The power of Prompts: Evaluating and Mitigating Gender Bias in MT with LLMs

Aleix Sant,Carlos Escolano,Audrey Mash,Francesca De Luca Fornaciari,Maite Melero
2024-07-26
Abstract:This paper studies gender bias in machine translation through the lens of Large Language Models (LLMs). Four widely-used test sets are employed to benchmark various base LLMs, comparing their translation quality and gender bias against state-of-the-art Neural Machine Translation (NMT) models for English to Catalan (En $\rightarrow$ Ca) and English to Spanish (En $\rightarrow$ Es) translation directions. Our findings reveal pervasive gender bias across all models, with base LLMs exhibiting a higher degree of bias compared to NMT models. To combat this bias, we explore prompting engineering techniques applied to an instruction-tuned LLM. We identify a prompt structure that significantly reduces gender bias by up to 12% on the WinoMT evaluation dataset compared to more straightforward prompts. These results significantly reduce the gender bias accuracy gap between LLMs and traditional NMT systems.
Computation and Language
What problem does this paper attempt to address?

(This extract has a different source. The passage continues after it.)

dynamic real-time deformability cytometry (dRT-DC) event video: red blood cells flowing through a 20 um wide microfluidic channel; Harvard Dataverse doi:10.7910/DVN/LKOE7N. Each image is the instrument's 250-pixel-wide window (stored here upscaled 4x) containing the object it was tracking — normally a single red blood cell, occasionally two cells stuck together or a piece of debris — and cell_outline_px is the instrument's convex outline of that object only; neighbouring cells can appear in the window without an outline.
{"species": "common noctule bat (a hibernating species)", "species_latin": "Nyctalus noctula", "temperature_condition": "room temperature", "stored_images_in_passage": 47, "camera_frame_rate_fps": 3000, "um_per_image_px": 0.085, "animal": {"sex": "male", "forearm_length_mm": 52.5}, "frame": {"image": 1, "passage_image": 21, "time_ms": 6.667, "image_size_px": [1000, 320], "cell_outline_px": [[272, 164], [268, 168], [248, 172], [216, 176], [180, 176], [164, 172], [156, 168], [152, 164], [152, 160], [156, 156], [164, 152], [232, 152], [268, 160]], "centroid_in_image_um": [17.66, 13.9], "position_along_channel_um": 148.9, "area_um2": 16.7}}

### The Problem the Paper Aims to Solve This paper aims to address the issue of gender bias in machine translation and attempts to mitigate this bias through prompt engineering. Specifically: 1. **Research Background**: - Gender bias is prevalent in machine translation systems, potentially leading to unfair representation or resource allocation for certain groups. - Large Language Models (LLMs), despite their excellent performance in natural language processing tasks, have been less studied for gender bias in the field of machine translation. 2. **Main Objectives**: - Benchmark Comparison: Evaluate the translation quality and gender bias of different foundational LLMs against state-of-the-art Neural Machine Translation (NMT) models using widely used test sets (such as FLoRes-200, WinoMT, Gold BUG, and MuST-SHE). - The study finds that foundational LLMs perform worse in terms of gender bias compared to NMT models. - Explore the effectiveness of prompt engineering in mitigating gender bias in LLMs, particularly by applying specific prompt structures to instruction-tuned LLMs to reduce gender bias. 3. **Specific Methods**: - Conduct experiments using various prompt techniques (such as few-shot prompting, providing contextual information, and chain-of-thought instructions) to find the optimal prompt structure that significantly reduces gender bias. - Evaluate the effectiveness of various prompts on the WinoMT dataset and apply the best prompts to other gender bias test sets (Gold BUG, MuST-SHE, etc.) as well as overall machine translation performance evaluation. Through this research, the paper aims to reveal the shortcomings of foundational LLMs in terms of translation capability and gender bias, and to explore how prompt engineering can effectively alleviate these issues.